> **Task instructions**: Your task is to write out all of the records once more, exactly.
┌────────
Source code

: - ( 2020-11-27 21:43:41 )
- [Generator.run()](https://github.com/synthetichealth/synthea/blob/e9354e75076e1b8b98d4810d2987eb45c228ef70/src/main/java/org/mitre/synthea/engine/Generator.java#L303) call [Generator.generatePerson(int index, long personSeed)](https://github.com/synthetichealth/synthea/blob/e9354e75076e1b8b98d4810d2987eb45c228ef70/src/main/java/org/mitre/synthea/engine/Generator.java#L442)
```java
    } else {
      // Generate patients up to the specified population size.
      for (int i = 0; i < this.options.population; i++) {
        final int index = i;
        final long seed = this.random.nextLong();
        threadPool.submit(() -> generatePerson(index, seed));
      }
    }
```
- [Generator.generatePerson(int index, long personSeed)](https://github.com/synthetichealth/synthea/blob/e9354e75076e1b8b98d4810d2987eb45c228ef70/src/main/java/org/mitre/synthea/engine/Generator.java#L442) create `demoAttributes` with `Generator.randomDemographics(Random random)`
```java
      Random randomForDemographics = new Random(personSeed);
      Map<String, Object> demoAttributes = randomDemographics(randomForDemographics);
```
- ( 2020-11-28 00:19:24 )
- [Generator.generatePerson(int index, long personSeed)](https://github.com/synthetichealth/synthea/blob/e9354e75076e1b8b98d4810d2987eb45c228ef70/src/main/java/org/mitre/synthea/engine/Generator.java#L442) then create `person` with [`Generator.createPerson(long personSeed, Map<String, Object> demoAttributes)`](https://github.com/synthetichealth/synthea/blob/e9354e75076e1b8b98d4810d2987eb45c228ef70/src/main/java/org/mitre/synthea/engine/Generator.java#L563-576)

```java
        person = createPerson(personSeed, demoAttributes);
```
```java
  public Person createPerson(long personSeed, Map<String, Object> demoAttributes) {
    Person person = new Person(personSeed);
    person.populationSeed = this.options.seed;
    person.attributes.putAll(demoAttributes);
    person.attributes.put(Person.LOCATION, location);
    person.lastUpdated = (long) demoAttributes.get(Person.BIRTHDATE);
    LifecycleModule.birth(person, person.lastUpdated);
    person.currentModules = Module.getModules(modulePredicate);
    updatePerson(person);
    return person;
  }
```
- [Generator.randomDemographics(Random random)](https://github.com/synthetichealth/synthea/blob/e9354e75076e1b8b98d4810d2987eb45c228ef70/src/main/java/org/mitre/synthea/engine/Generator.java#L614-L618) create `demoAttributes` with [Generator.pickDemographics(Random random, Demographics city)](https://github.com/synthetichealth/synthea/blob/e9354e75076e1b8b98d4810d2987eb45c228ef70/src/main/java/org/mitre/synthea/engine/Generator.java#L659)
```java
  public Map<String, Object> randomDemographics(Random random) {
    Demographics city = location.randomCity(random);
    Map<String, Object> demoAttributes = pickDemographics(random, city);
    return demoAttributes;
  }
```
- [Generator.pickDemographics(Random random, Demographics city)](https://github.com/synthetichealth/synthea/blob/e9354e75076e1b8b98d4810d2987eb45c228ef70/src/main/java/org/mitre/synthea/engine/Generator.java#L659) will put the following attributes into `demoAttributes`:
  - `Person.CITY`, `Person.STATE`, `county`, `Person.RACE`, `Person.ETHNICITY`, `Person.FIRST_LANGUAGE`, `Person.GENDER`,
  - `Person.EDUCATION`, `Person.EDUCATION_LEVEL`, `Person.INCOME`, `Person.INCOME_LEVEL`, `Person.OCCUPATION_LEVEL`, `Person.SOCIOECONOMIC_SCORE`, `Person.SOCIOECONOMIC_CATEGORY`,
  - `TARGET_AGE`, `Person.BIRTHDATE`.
└────────
> **Solution**:
Source code

: - ( 2020-11-27 21:43:41 )
- [Generator.run()](https://github.com/synthetichealth/synthea/blob/e9354e75076e1b8b98d4810d2987eb45c228ef70/src/main/java/org/mitre/synthea/engine/Generator.java#L303) call [Generator.generatePerson(int index, long personSeed)](https://github.com/synthetichealth/synthea/blob/e9354e75076e1b8b98d4810d2987eb45c228ef70/src/main/java/org/mitre/synthea/engine/Generator.java#L442)
```java
    } else {
      // Generate patients up to the specified population size.
      for (int i = 0; i < this.options.population; i++) {
        final int index = i;
        final long seed = this.random.nextLong();
        threadPool.submit(() -> generatePerson(index, seed));
      }
    }
```
- [Generator.generatePerson(int index, long personSeed)](https://github.com/synthetichealth/synthea/blob/e9354e75076e1b8b98d4810d2987eb45c228ef70/src/main/java/org/mitre/synthea/engine/Generator.java#L442) create `demoAttributes` with `Generator.randomDemographics(Random random)`
```java
      Random randomForDemographics = new Random(personSeed);
      Map<String, Object> demoAttributes = randomDemographics(randomForDemographics);
```
- ( 2020-11-28 00:19:24 )
- [Generator.generatePerson(int index, long personSeed)](https://github.com/synthetichealth/synthea/blob/e9354e75076e1b8b98d4810d2987eb45c228ef70/src/main/java/org/mitre/synthea/engine/Generator.java#L442) then create `person` with [`Generator.createPerson(long personSeed, Map<String, Object> demoAttributes)`](https://github.com/synthetichealth/synthea/blob/e9354e75076e1b8b98d4810d2987eb45c228ef70/src/main/java/org/mitre/synthea/engine/Generator.java#L563-576)

```java
        person = createPerson(personSeed, demoAttributes);
```
```java
  public Person createPerson(long personSeed, Map<String, Object> demoAttributes) {
    Person person = new Person(personSeed);
    person.populationSeed = this.options.seed;
    person.attributes.putAll(demoAttributes);
    person.attributes.put(Person.LOCATION, location);
    person.lastUpdated = (long) demoAttributes.get(Person.BIRTHDATE);
    LifecycleModule.birth(person, person.lastUpdated);
    person.currentModules = Module.getModules(modulePredicate);
    updatePerson(person);
    return person;
  }
```
- [Generator.randomDemographics(Random random)](https://github.com/synthetichealth/synthea/blob/e9354e75076e1b8b98d4810d2987eb45c228ef70/src/main/java/org/mitre/synthea/engine/Generator.java#L614-L618) create `demoAttributes` with [Generator.pickDemographics(Random random, Demographics city)](https://github.com/synthetichealth/synthea/blob/e9354e75076e1b8b98d4810d2987eb45c228ef70/src/main/java/org/mitre/synthea/engine/Generator.java#L659)
```java
  public Map<String, Object> randomDemographics(Random random) {
    Demographics city = location.randomCity(random);
    Map<String, Object> demoAttributes = pickDemographics(random, city);
    return demoAttributes;
  }
```
- [Generator.pickDemographics(Random random, Demographics city)](https://github.com/synthetichealth/synthea/blob/e9354e75076e1b8b98d4810d2987eb45c228ef70/src/main/java/org/mitre/synthea/engine/Generator.java#L659) will put the following attributes into `demoAttributes`:
  - `Person.CITY`, `Person.STATE`, `county`, `Person.RACE`, `Person.ETHNICITY`, `Person.FIRST_LANGUAGE`, `Person.GENDER`,
  - `Person.EDUCATION`, `Person.EDUCATION_LEVEL`, `Person.INCOME`, `Person.INCOME_LEVEL`, `Person.OCCUPATION_LEVEL`, `Person.SOCIOECONOMIC_SCORE`, `Person.SOCIOECONOMIC_CATEGORY`,
  - `TARGET_AGE`, `Person.BIRTHDATE`.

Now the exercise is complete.